While the present data is encouraging two areas of concern are emerging.  First, while colon cancer screening usually begins at age 50 (or 10 years before the earliest case in the family), the incidence of colon cancer prior to age 50 appears to be slowly increasing for unclear reasons.  Our western diet, sedentary lifestyle and associated weight gain may be contributing.  Also colon cancer screening often stops when patients get into their mid seventies though many people nowadays are living a good bit longer.  Certainly for those who have never had a colonoscopy and are otherwise healthy a one time colonoscopy at age 75 or beyond is reasonable and supported by the literature.

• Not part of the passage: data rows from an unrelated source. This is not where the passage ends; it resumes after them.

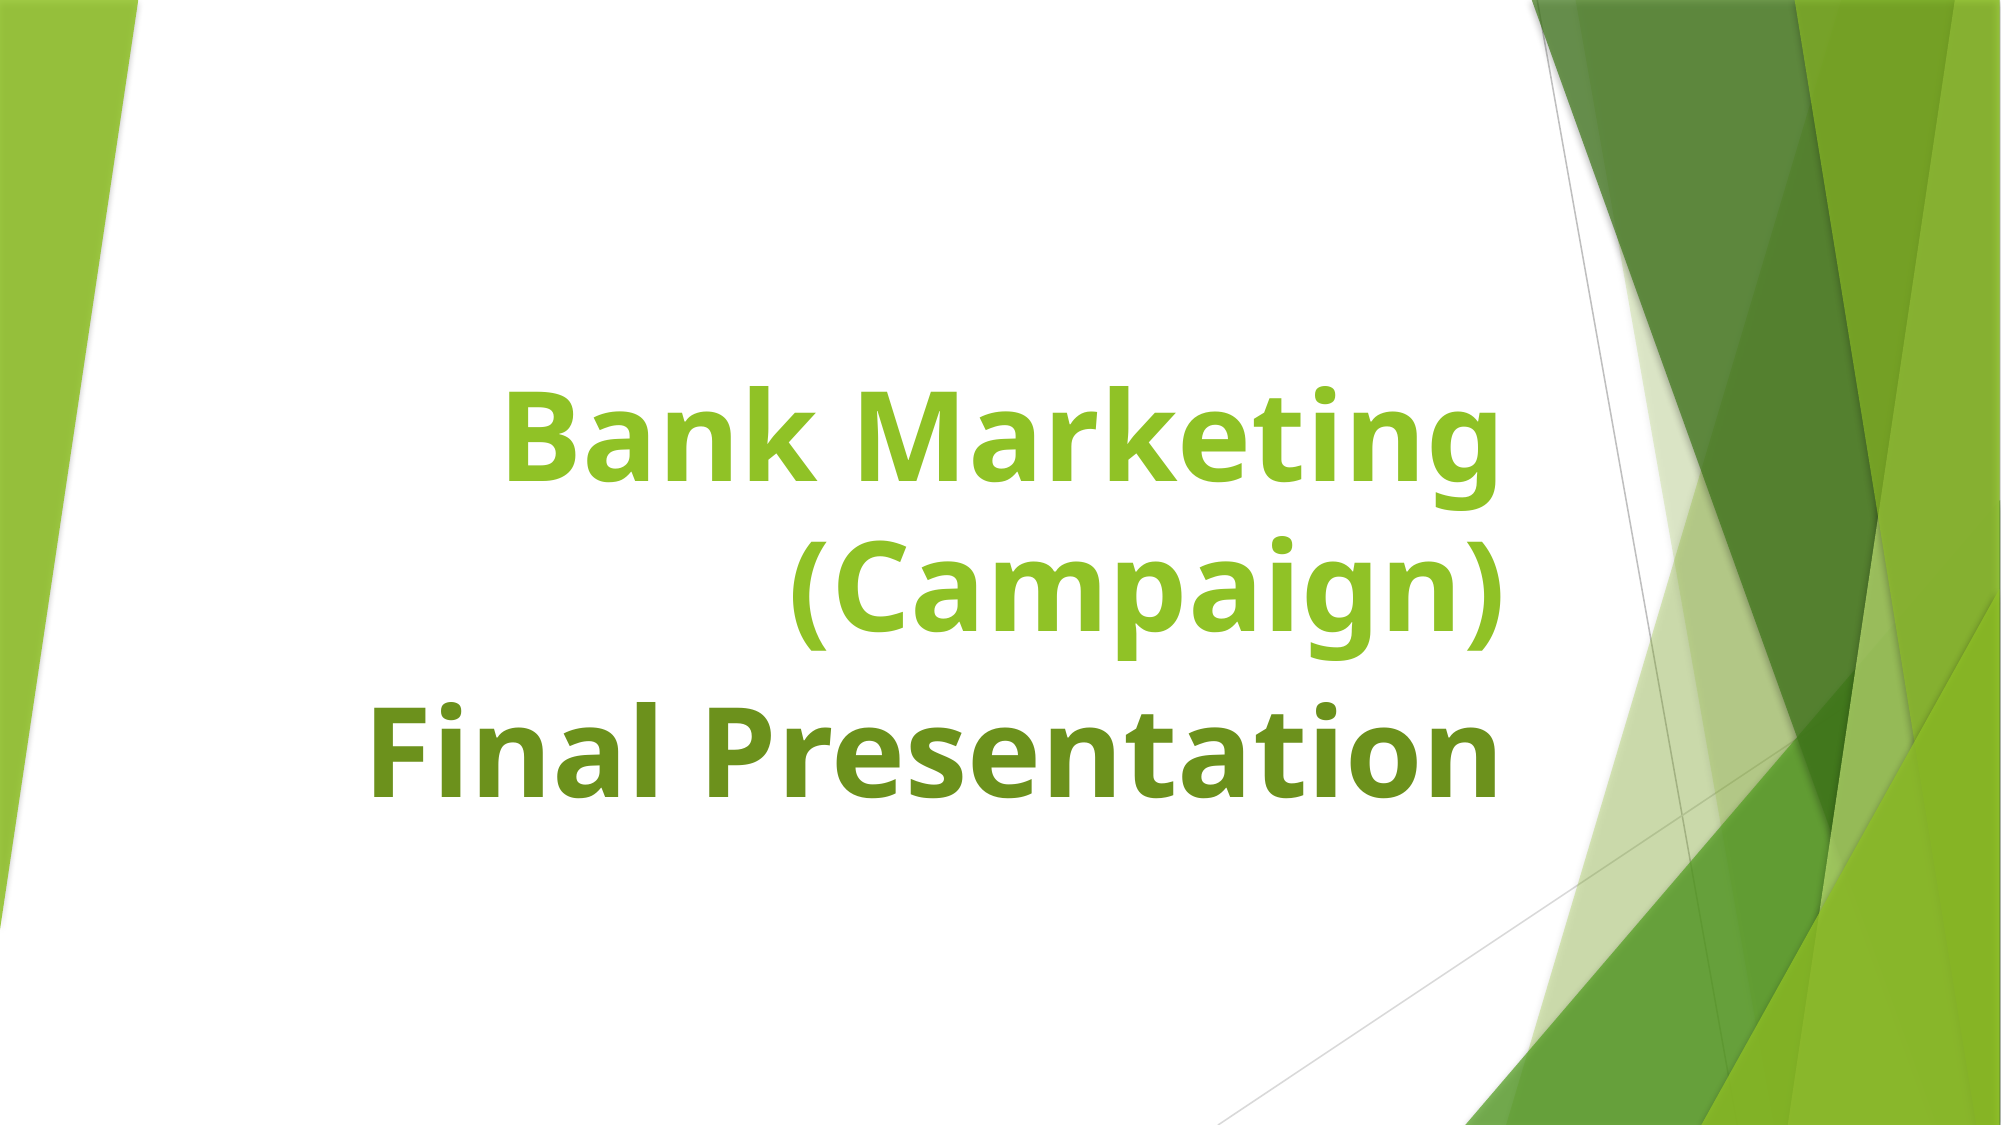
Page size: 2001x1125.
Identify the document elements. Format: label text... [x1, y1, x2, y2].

title Bank Marketing (Campaign) [247, 394, 1522, 664]
subtitle Final Presentation [247, 664, 1522, 845]
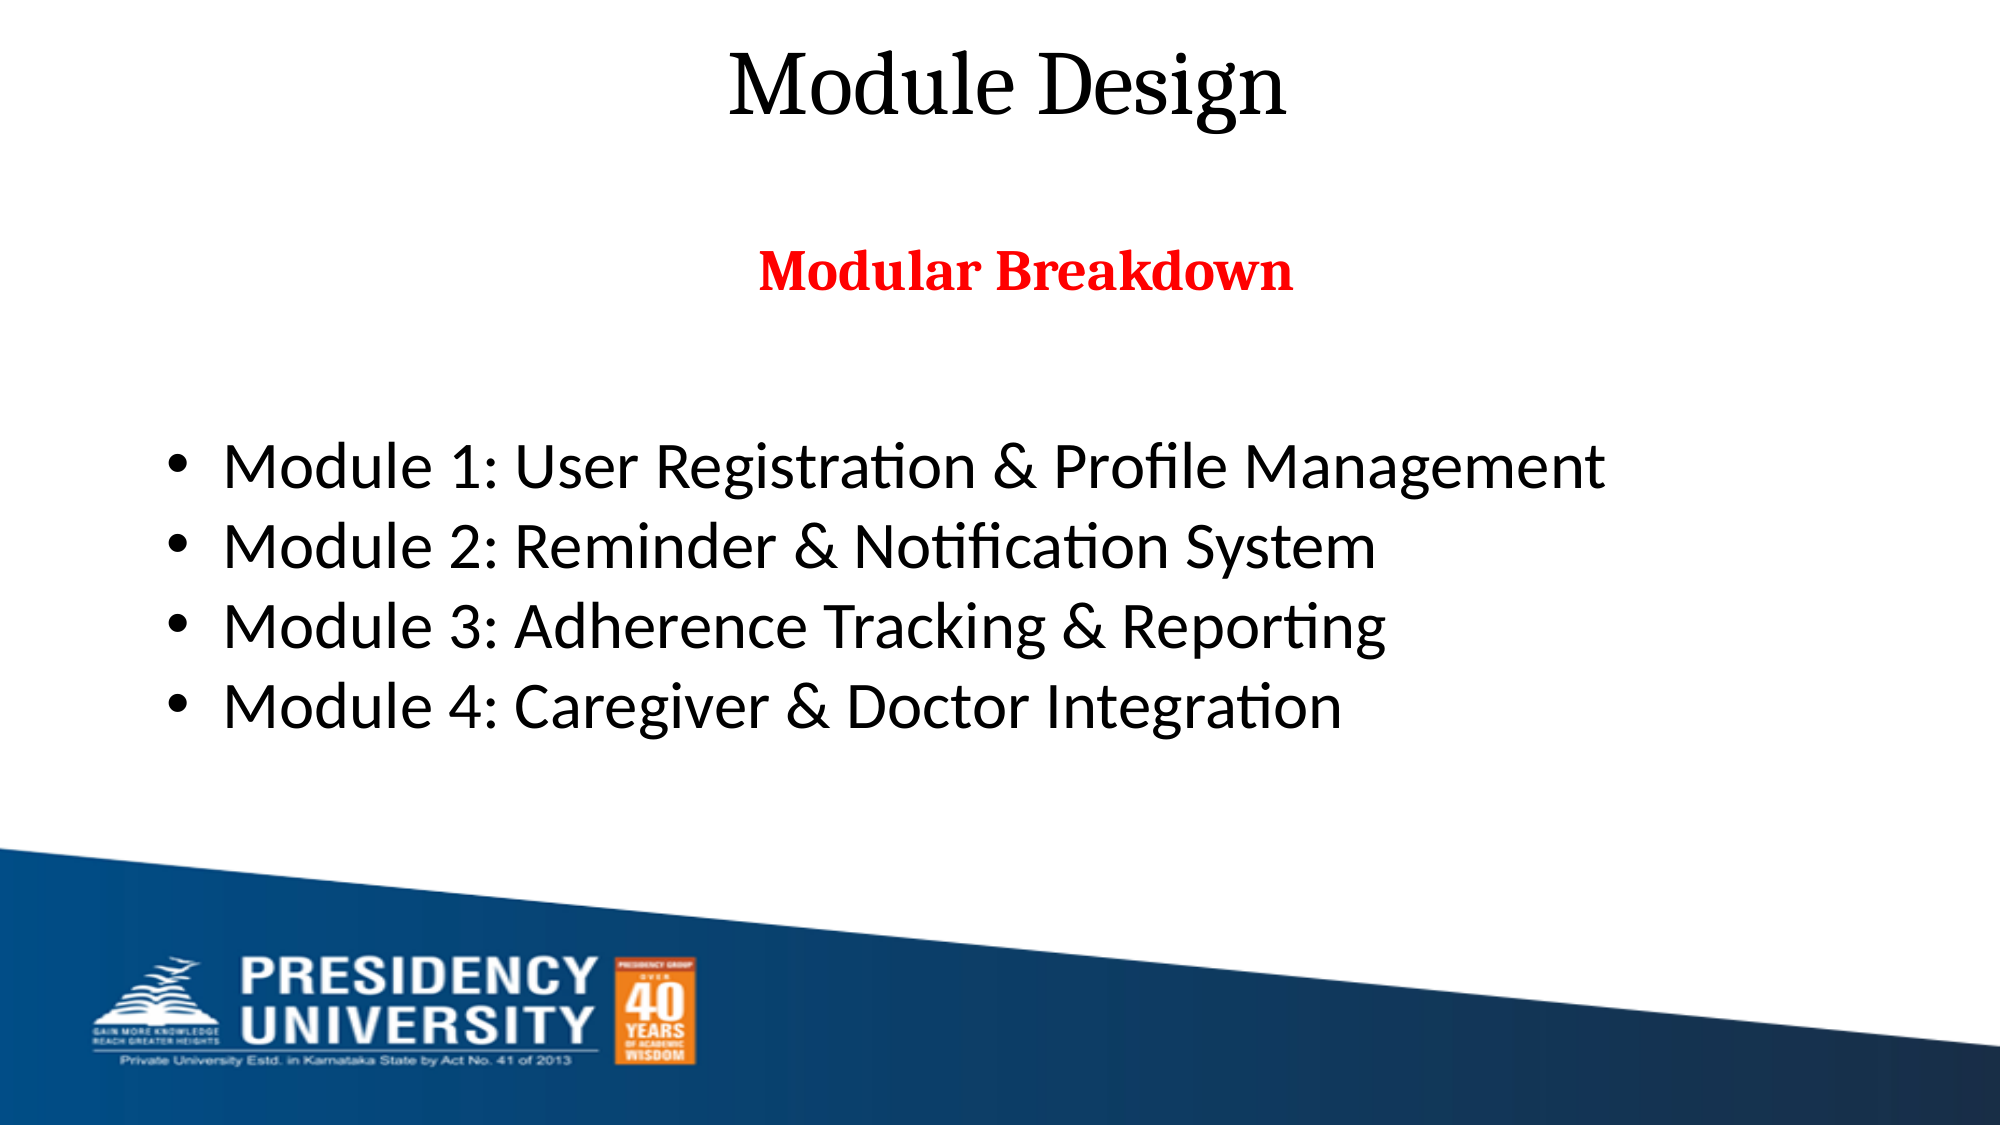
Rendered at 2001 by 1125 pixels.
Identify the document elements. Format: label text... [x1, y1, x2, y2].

text_box Modular Breakdown Module 1: User Registration & Profile Management Module 2: Reminder & Notification System Module 3: Adherence Tracking & Reporting Module 4: Caregiver & Doctor Integration [151, 164, 1902, 810]
picture [0, 845, 2000, 1125]
title Module Design [133, 45, 1884, 125]
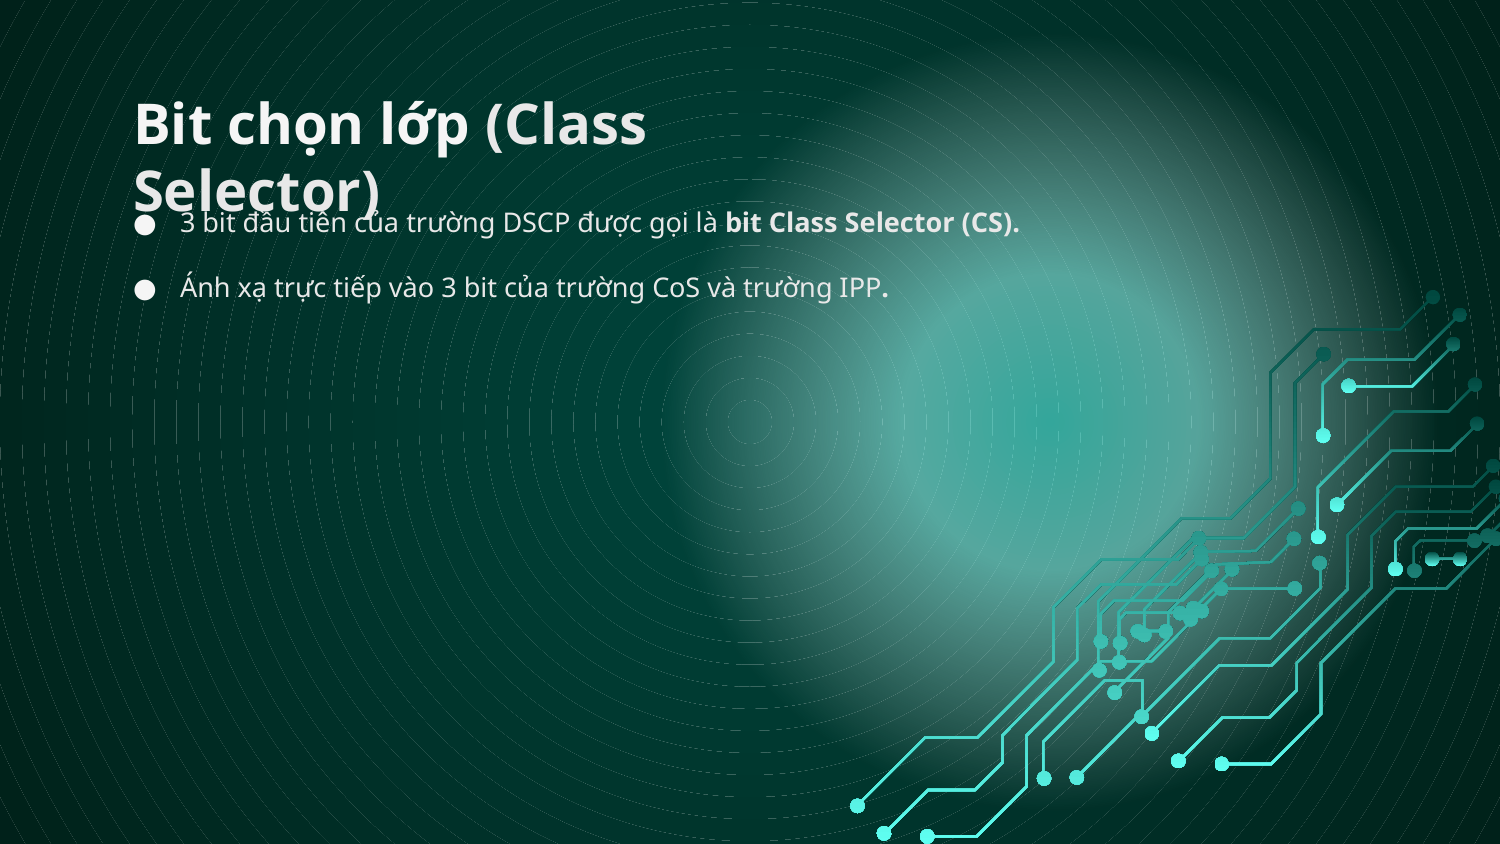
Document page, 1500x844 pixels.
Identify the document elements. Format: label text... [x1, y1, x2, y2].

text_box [849, 289, 1500, 844]
title Bit chọn lớp (Class Selector) [118, 72, 865, 167]
list 3 bit đầu tiên của trường DSCP được gọi là bit Class Selector (CS). Ánh xạ trực tiếp vào 3 bit của trường CoS và trường IPP. [118, 190, 1135, 365]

Colon cancer remains the third most common cancer and cancer related deaths.  The progress of the last decade is truly remarkable and a rare example of health care dollars well spent.  However 23 million Americans between the ages of 50 and 75 have not been screened for this preventable cancer.  Rather than rest on our laurels and celebrating a coalition co-founded by the American Cancer Society and the CDC has set its sights on increasing colon cancer screening from the present reported 55% of those aged 50 to 75 to 80% in the next decade.  With colonoscopy becoming more accepted by the population, and insurance coverage becoming more universal that laudable goal should be within reach.